EXERCISE REQUIREMENTS: Pull every line holding the word "your" from the data below and copy it.

Source data:
------------------------------------------------------------------------

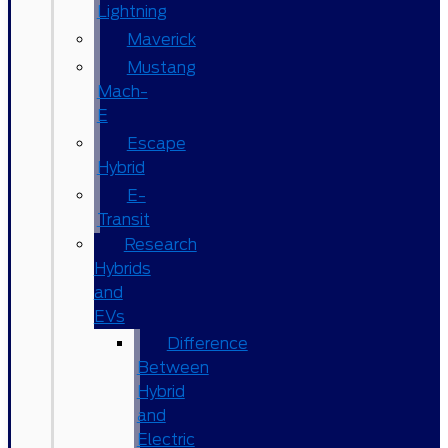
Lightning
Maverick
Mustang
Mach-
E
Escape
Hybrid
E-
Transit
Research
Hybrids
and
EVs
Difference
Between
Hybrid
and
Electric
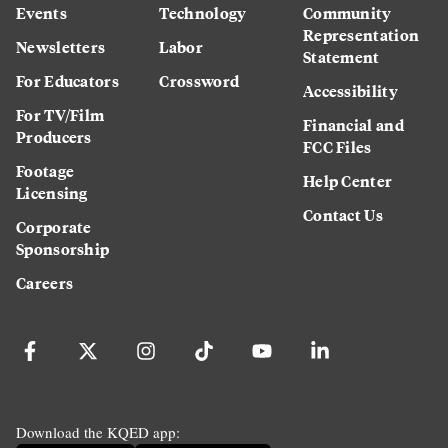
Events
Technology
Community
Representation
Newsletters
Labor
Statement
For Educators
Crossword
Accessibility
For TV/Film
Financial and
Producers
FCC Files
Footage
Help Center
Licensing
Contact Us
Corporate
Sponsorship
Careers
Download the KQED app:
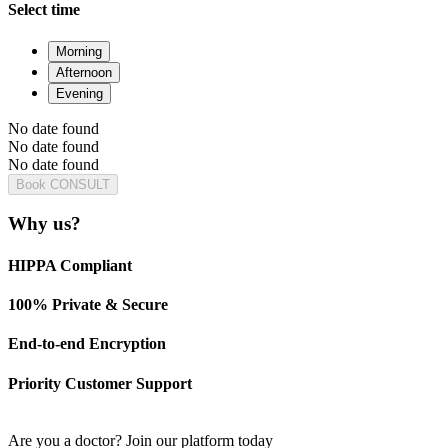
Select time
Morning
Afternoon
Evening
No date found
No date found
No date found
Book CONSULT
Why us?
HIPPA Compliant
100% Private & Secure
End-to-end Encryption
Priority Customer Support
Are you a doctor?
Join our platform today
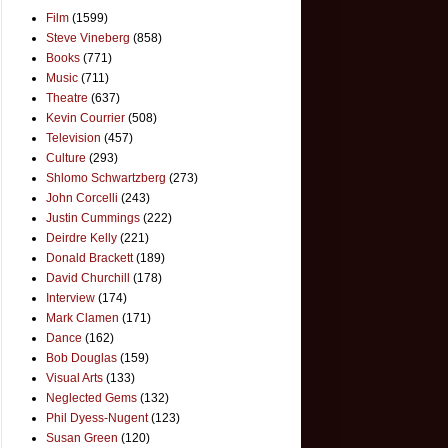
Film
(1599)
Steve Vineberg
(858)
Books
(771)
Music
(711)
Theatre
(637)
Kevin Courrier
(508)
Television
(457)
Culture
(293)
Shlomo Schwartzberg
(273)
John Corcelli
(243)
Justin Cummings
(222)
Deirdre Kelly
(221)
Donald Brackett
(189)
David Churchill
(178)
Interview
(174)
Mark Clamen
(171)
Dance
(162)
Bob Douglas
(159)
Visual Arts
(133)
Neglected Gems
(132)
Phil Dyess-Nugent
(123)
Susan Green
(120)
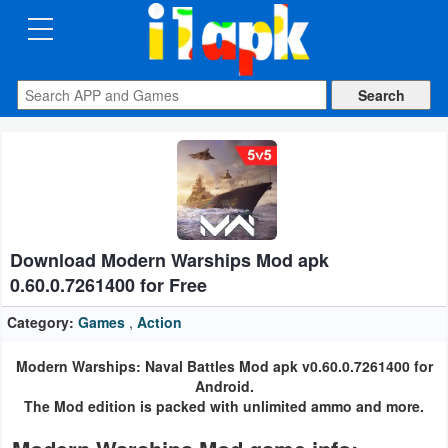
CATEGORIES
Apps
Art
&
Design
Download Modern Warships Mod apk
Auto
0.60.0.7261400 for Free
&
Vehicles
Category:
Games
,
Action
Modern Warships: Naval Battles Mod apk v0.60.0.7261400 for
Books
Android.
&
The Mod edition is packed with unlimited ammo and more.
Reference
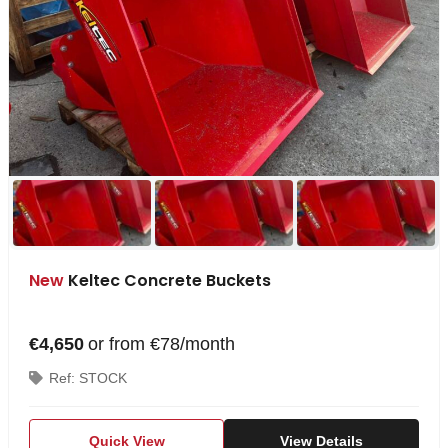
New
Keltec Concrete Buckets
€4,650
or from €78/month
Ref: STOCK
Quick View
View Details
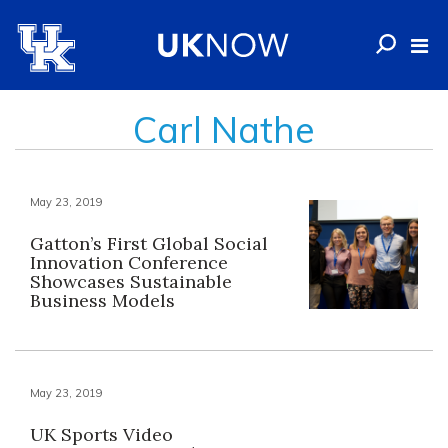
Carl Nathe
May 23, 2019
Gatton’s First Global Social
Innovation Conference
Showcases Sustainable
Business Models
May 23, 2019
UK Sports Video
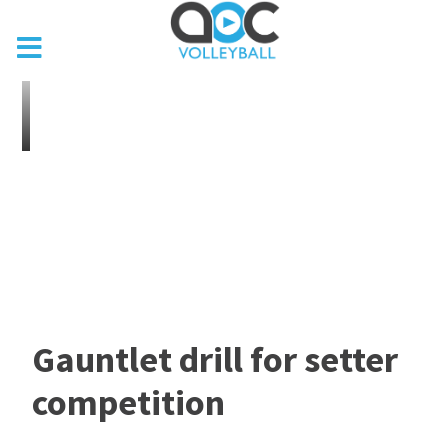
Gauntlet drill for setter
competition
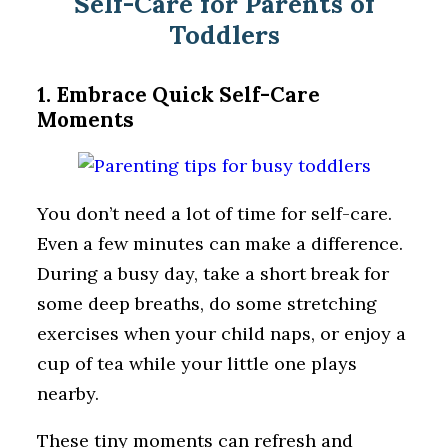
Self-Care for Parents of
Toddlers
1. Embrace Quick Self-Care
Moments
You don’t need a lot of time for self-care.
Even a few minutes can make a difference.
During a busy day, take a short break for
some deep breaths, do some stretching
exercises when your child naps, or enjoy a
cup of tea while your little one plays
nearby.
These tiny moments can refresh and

------------------------------------------------------------------------

THE ANSWER:
exercises when your child naps, or enjoy a
cup of tea while your little one plays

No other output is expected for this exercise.